====== Data to use

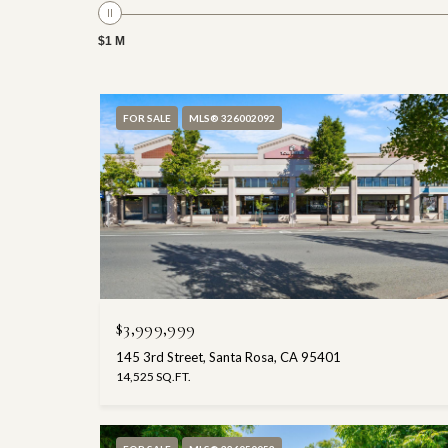
$1 M
FOR SALE
MLS® 326002092
$3,999,999
145 3rd Street, Santa Rosa, CA 95401
14,525 SQ.FT.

============

Problem requirements: Word-for-word output of the material above is needed, with the pictures left out.

Reply:
$1 M
FOR SALE
MLS® 326002092
$3,999,999
145 3rd Street, Santa Rosa, CA 95401
14,525 SQ.FT.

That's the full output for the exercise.